Day Two

So today was the day of exec speeches. Actually based on last year’s feedback, they decided to limit the exec talks to only half a day. The afternoon was reserved for more technology related sessions. The event is under NDA and during the morning we weren’t even allowed to have any recording device with us. To be honest, I wouldn’t know what I should have recorded anyway. Maybe it was the mildly humorous movie staring BillG. Steve Ballmer’s talk was energetic as was to be expected (I wonder about his blood pressure sometimes). Kevin Johnson had a talk about customer feedback including another movie on an employee program where the developers really feel the customers pain. His request/response on MVP feedback was a bit dissappointing (‘we hear you…’). Jim Allchin did a nice walk around Windows Vista showing off the newest features. Basically it was the same as at the PDC.

In the afternoon, S. Somasegar showed the line up for developer tools, telling about plans on Orcas, the version after Whidbey. It suprised me that there was very little mention on the strategy or featureset for this version. In my opinion, Orcas will mostly have features that were killed during the development of Whidbey, aka VS.NET 2005. The notion that you need dual or perhaps triple design/development tracks and not dedicate all available resources on just the next release is beginning to take shape.
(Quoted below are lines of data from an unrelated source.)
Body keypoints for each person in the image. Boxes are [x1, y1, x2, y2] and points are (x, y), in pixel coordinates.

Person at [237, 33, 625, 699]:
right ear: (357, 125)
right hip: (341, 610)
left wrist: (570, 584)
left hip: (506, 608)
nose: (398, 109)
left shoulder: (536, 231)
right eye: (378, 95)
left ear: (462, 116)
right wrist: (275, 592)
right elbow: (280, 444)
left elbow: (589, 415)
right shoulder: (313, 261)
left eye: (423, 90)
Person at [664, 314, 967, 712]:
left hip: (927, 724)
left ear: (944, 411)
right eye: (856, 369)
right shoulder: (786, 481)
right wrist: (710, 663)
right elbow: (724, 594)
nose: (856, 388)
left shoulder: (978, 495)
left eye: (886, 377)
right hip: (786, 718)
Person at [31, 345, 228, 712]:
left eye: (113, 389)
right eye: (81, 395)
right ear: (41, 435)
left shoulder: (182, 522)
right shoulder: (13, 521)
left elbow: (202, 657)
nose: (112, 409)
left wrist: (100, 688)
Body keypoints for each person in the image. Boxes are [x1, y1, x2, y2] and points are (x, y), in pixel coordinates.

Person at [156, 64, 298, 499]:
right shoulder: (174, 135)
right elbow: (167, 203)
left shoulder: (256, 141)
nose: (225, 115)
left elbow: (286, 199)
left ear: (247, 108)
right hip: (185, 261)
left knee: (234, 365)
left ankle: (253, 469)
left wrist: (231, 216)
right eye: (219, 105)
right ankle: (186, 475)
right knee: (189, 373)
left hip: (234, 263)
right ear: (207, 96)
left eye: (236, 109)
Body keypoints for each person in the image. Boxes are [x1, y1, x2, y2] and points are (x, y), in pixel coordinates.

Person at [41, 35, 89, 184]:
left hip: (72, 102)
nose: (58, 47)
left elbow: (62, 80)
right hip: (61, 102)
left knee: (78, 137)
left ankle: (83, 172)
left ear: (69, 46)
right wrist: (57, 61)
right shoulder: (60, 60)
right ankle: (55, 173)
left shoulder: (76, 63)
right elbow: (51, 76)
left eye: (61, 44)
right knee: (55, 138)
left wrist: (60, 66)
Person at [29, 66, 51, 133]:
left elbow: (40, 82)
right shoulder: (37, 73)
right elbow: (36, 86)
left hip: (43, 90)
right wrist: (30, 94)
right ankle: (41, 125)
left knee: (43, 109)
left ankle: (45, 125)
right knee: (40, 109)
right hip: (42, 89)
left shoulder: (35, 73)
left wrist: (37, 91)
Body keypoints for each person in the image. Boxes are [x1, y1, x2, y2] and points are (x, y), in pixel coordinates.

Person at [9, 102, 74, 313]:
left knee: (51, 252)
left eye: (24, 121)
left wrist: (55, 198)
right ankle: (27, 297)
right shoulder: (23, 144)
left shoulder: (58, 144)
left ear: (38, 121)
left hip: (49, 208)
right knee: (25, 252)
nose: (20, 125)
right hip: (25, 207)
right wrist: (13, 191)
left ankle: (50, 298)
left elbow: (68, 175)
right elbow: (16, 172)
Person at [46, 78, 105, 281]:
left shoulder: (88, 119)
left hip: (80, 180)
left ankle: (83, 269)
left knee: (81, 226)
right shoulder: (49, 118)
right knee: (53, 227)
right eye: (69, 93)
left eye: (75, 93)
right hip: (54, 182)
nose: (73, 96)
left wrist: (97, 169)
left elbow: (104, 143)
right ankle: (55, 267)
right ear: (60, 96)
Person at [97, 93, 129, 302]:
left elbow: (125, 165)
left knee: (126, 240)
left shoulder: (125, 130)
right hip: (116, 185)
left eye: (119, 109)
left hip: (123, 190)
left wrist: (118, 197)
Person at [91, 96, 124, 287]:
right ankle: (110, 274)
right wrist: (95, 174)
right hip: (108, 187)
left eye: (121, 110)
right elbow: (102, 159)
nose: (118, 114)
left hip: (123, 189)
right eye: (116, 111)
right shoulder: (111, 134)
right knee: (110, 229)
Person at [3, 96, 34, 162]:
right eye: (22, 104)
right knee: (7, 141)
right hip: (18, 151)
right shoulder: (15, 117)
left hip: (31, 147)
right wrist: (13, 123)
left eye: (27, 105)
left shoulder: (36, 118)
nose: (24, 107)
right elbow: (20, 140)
I do hope they will have some resources left to work on 2005 issues when they arise. Don Box and Dharma Shukla demoed Windows Workflow Foundation (WWF), the replacement for … Powerpoint. At least, that’s how they used it. WWF is cool technology were we’ve only seen the surface.

In the evening we had a chance to chat a bit with the product teams, though I hope we get to do more of that on day three. I made a comment, backed by others standing around the new Expressions tools, on the lack of obvious integration with VS.NET.  I don’t need to have it coupled strictly with VS.NET, but a similiar UI would make it a lot simpler to have developers work together with UI designers using the Expression tools. And I know quite a few developers that do everything from UI design to backend implementation. It’s like with the System Designer tools in VS.NET 2005. In order to communicate with other people in the IT lifecycle, you need a common model. The Graphic, Interactive and Web designer seem to lack that in relation to the developer tools.